奇遇ですね!

「コミュニケーションがすべての鍵である」

 

 壇上の男はそう言い切った。

 

「ですから、私はあなたがたに魔法の言葉を教えましょう。『奇遇ですね!』。はい、繰り返して」

 

「奇遇ですね!」

 

 会場に集まった男たちか応える。

 壇上の男は、

 

「声が小さい! コミュニケーションは元気よく明るく、これがすべてです。では、もう一度。『奇遇ですね!』」

 

「奇遇ですね!」

 

 今度はより大きい声で男たちが言う。

 

「そうです。いいですね。もう一度、練習しましょう。
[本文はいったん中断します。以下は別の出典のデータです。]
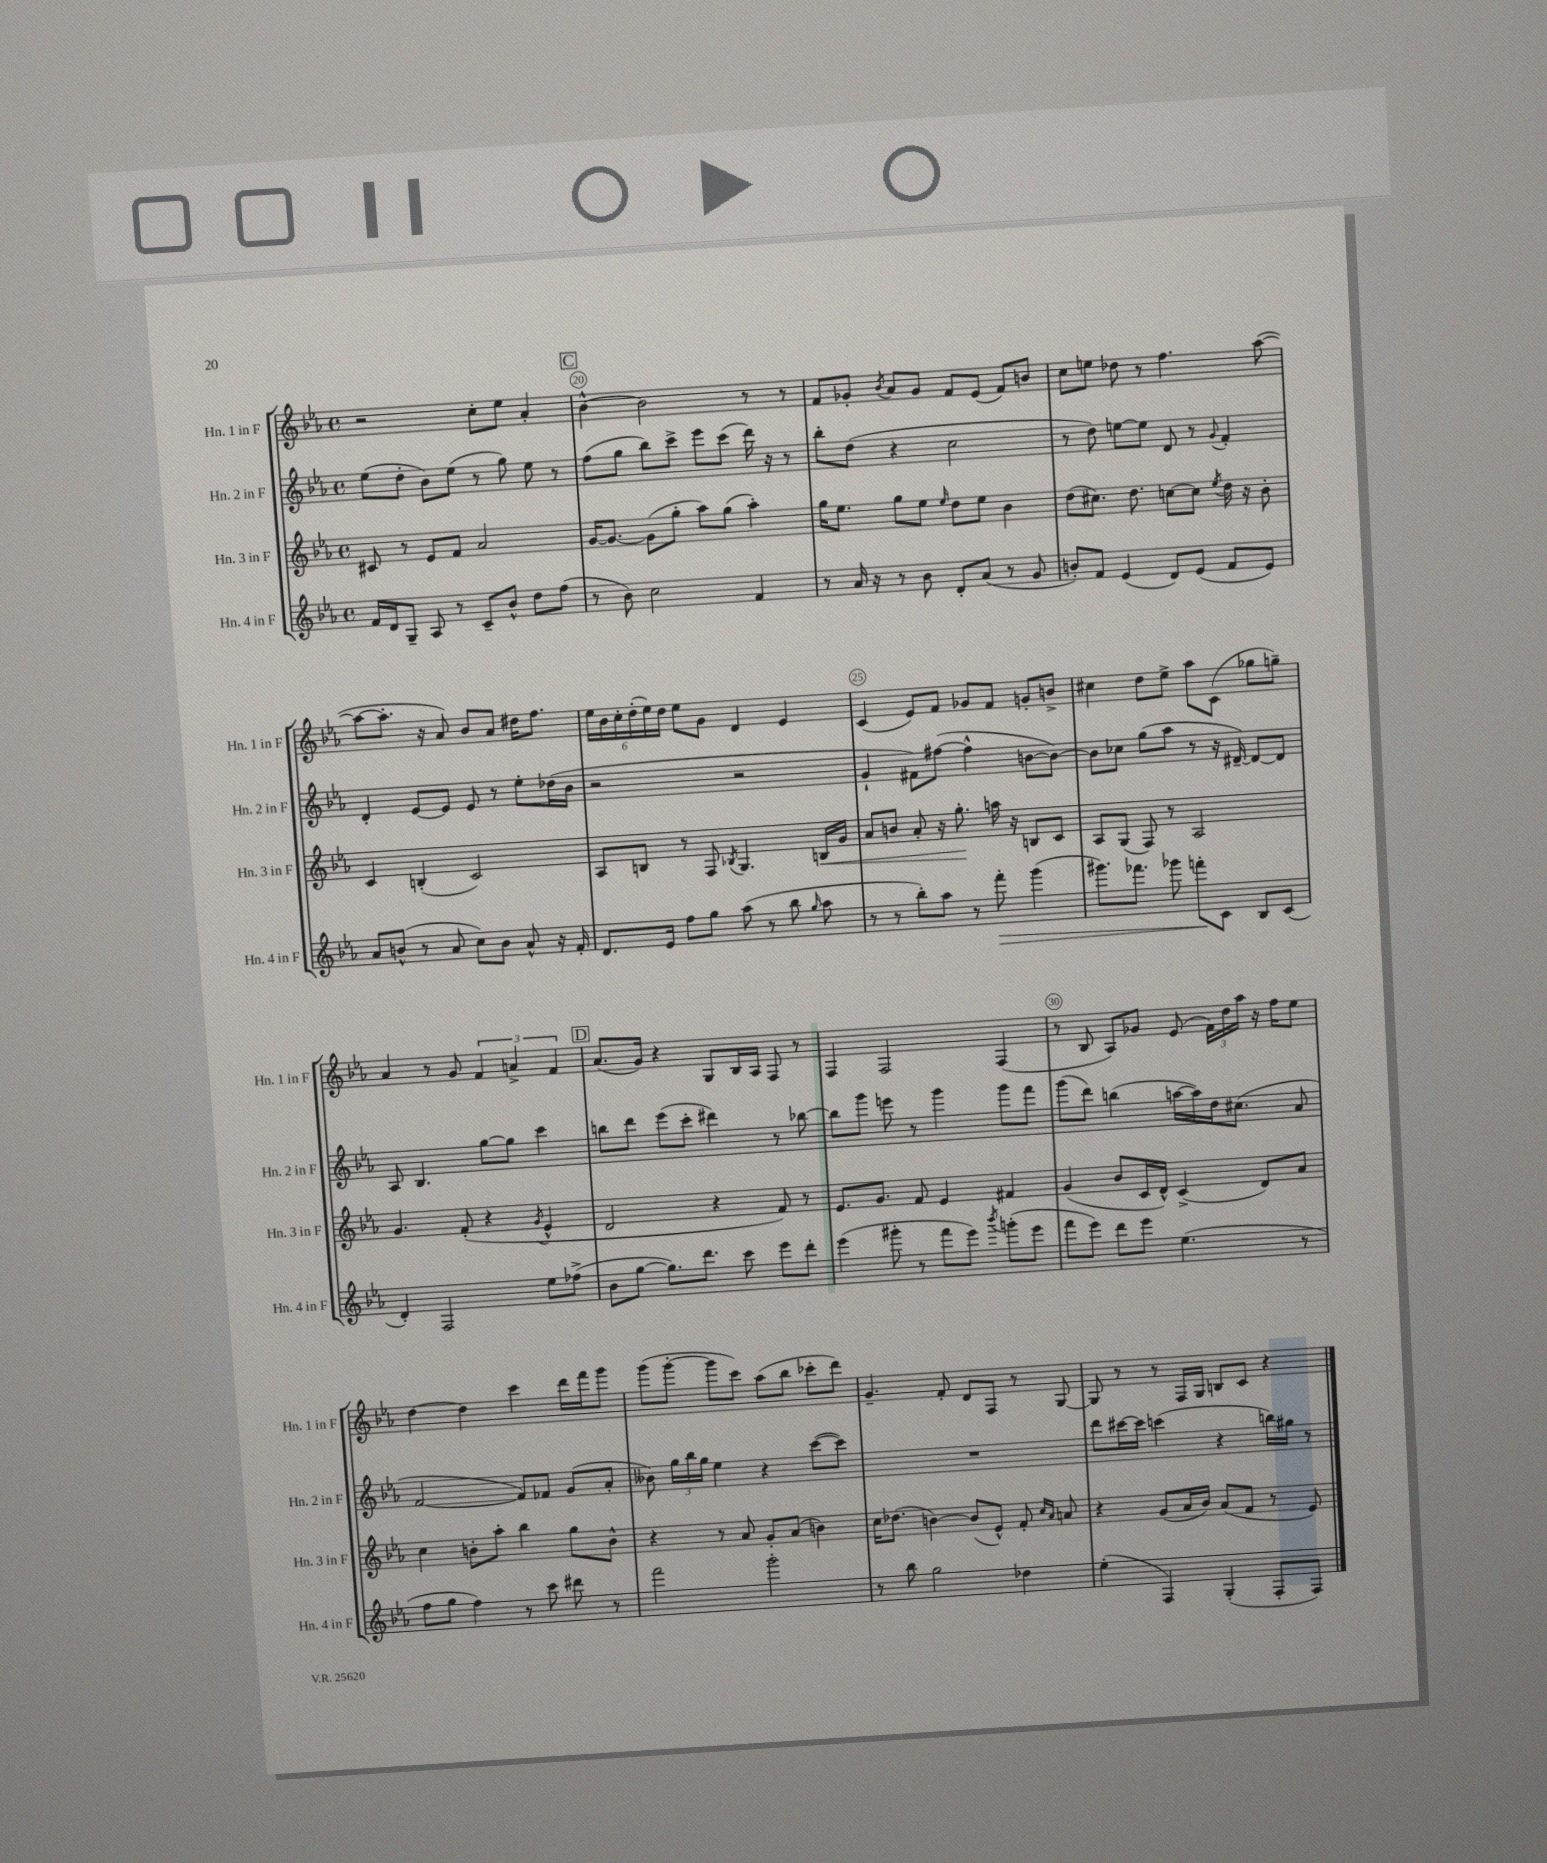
<<
\new StaffGroup <<
\new Staff = "s0" \with { instrumentName = "Hn. 1 in F" shortInstrumentName = "Hn. 1 in F" } {
    \clef treble \key ees \major \defaultTimeSignature \time 4/4
    \autoBeamOff r2 c''8[-. ees''8] aes'4-. |
    \mark \markup { \box "C" } bes'4~-^ bes'2 r8 r8 |
    f'8[ ges'8]-. \acciaccatura { bes'8 } aes'8[ ges'8] f'8[ ees'8]( f'8[) b'8] |
    c''8[ e''8] des''8 r8 f''4. aes''8~( |
    aes''8[~ aes''8.]-. r16 aes'8) bes'8[ aes'8] dis''16[ f''8.] |
    \tuplet 6/4 { ees''16[ bes'16 c''16-. d''16-.( ees''16) d''16] } ees''8[ g'8] d'4 ees'4 |
    c'4( ees'8[) f'8] ges'8[ f'8] g'8[-. b'8]-> |
    cis''4 d''8[ ees''8]-> aes''8[ c'8]( ges''8[ g''8]--) |
    aes'4 r8 g'8 \tuplet 3/2 { f'4 a'4-> f'4 } |
    \mark \markup { \box "D" } aes'8.[( g'16]) r4 g8[ bes16 aes16] f8 r8 |
    f4 f2 f4( |
    r8 bes8 aes8[) ges'8] ees'8( \tuplet 3/2 { f'16[) d''16 aes''16] } r16 f''16[ ees''8] |
    d''4~ d''4 c'''4 d'''16[ f'''16 g'''8] |
    g'''8[( g'''8]~-. g'''8[ c'''8]) aes''8[( bes''8] ces'''8[-. d'''8]) |
    g'4.-- f'8-. d'8[ f8] r8 g8~ |
    g8 r8 r8 f16[ g16] b8[ c'8] r4 \bar "|." |
}
\new Staff = "s1" \with { instrumentName = "Hn. 2 in F" shortInstrumentName = "Hn. 2 in F" } {
    \clef treble \key ees \major \defaultTimeSignature \time 4/4
    \autoBeamOff ees''8[( d''8]-. bes'8[) ees''8]( r8 g''8) ees''8 r8 |
    \mark \markup { \box "C" } f''8[( g''8] bes''8[) c'''8]-> ees'''8[ c'''8]( d'''16) r16 r8 |
    bes''8[-. d''8]( r4 c''2 |
    r8 d''8) e''8[~ e''8] d'8 r8 \appoggiatura { g'8 } f'4-. |
    d'4-. ees'8[~ ees'8] ees'8 r8 ees''8[-. des''16( bes'16] |
    r2 r2 |
    g'4-! fis'8[) fis''8]~( fis''4-^ b'8[~ b'8]~) |
    b'8[ ces''8] g''8[( aes''8] r8 r16 dis'16~--) dis'8[~ dis'8] |
    aes8 bes4. g''8[~ g''8] c'''4 |
    \mark \markup { \box "D" } b''8[ d'''8] ees'''8[( c'''8]-. dis'''4) r8 bes''8~ |
    bes''8[ g'''8] e'''8 r8 g'''4 g'''8[ f'''8] |
    g'''8[( d'''8]) b''4( a''16[~ a''16) d''16 cis''8.]( aes'8 |
    f'2~ f'8[) fes'8] g'8[( aes'8]-. |
    beses'8) \tuplet 3/2 { g''16[ bes''16 g''16] } ees''4 r4 c'''8[~( c'''8]) |
    R1 |
    d'''8[ cis'''16~ cis'''16] c'''4( r4 b''16[) gis''16] r8 \bar "|." |
}
\new Staff = "s2" \with { instrumentName = "Hn. 3 in F" shortInstrumentName = "Hn. 3 in F" } {
    \clef treble \key ees \major \defaultTimeSignature \time 4/4
    \autoBeamOff cis'8 r8 ees'8[ f'8] aes'2 |
    \mark \markup { \box "C" } g'16[~ g'8.]~ g'8[( g''8]-. aes''8[) g''8]( aes''4-.) |
    g''16[ ees''8.] g''8[ ees''8] \grace { ees''16 } d''8[ ees''8] bes'4 |
    d''8[( cis''8.]) d''8. c''8[~ c''8] \acciaccatura { ees''8 } d''16 r16 bes'8-. |
    c'4 b4-.( c'2) |
    aes8[ b8] r8 f8 \acciaccatura { bes8 } g4. b16[\< g'16] |
    aes'8[ b'8] aes'8-. r16 g''8.-.\! a''16 r16 b8[ c'8] |
    aes8[ g8]( f8) r8 aes2 |
    g'4. f'8-.( r4 \acciaccatura { g'8 } ees'4-^ |
    \mark \markup { \box "D" } d'2 r4 f'8) r8 |
    ees'8.[ g'8.] f'8 ees'4 fis'4 |
    g'4( bes'8[ c'16 d'16]-^) c'4->( d'8[) aes'8] |
    c''4 b'8[-. aes''8]-. bes''4 g''8[ b'8]-^ |
    r4 r8 aes'8 g'8[-. aes'8]( b'4) |
    c''16[ des''8.]( b'4~) b'8[( ees'8]-^) f'8-. \grace { c''16[ aes'16] } a'8 |
    r4 g'8[( aes'16 bes'16]) aes'8[( f'8] r8 ees'8) \bar "|." |
}
\new Staff = "s3" \with { instrumentName = "Hn. 4 in F" shortInstrumentName = "Hn. 4 in F" } {
    \clef treble \key ees \major \defaultTimeSignature \time 4/4
    \autoBeamOff f'16[ d'16 g8]-- aes8 r8 c'8[-- bes'8]-^ d''8[ f''8]( |
    \mark \markup { \box "C" } r8 bes'8) c''2 f'4 |
    r8 aes'16 r16 r8 bes'8 d'8[-. aes'8]( r8 g'8 |
    b'8[-.) f'8] ees'4( d'8[) ees'8]( f'8[ ees'8]) |
    aes'8[ b'8]-^( r8 aes'8 c''8[) b'8] aes'8-^ r16 f'16-. |
    d'8.[ ees'16] f''8[ g''8] aes''8( r8 bes''8 \grace { g''16 } aes''8 |
    r8 r8 bes''8[-.) aes''8] r8 f'''8-.\> g'''4( |
    gis'''8.[) fes'''8.] ges'''8 f'''8[-.\! c'8] bes8[ c'8]( |
    d'4-.) f2 ees''8[ fes''8]->( |
    \mark \markup { \box "D" } bes'8[ g''8]~ g''8.[) d'''8.] c'''8 ees'''8[ d'''8]-. |
    ees'''4( gis'''8-. r8 f'''8[ ees'''8]) \acciaccatura { bes'''8 } g'''8[-.( ees'''8] |
    f'''8[ ees'''8]) d'''8[ ees'''8] ees''4.( r8 |
    f''8[ g''8] f''4) r8 c'''8 dis'''8 r8 |
    f'''2 g'''2-. |
    r8 bes''8 g''2 des''4 |
    ees''4-.( f4) g4-.( f8[-. f8]) \bar "|." |
}
>>
>>
\layout { \context { \Score currentBarNumber = #19 \override BarNumber.break-visibility = ##(#f #t #t) barNumberVisibility = #(every-nth-bar-number-visible 5) \override BarNumber.stencil = #(make-stencil-circler 0.1 0.3 ly:text-interface::print) } }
『奇遇ですね!』」

 

「奇遇ですね!」

 

「もう一度、『奇遇ですね!』」

 

「奇遇ですね!」

 

 大勢の男たちと一緒になって叫びながら、僕は本当にこんなことでうまくいくのかと疑念を抱いていた。

 だって、駅で、学校で、帰り道で、トイレの前で、塾の前で、家の前で、それに窓越しに目が合ったときに、「奇遇ですね!」、こんな一言で本当に彼女は僕をストーカーがいます、と警察に通報しなくなるのか、それがほんの少し、不安だったのである。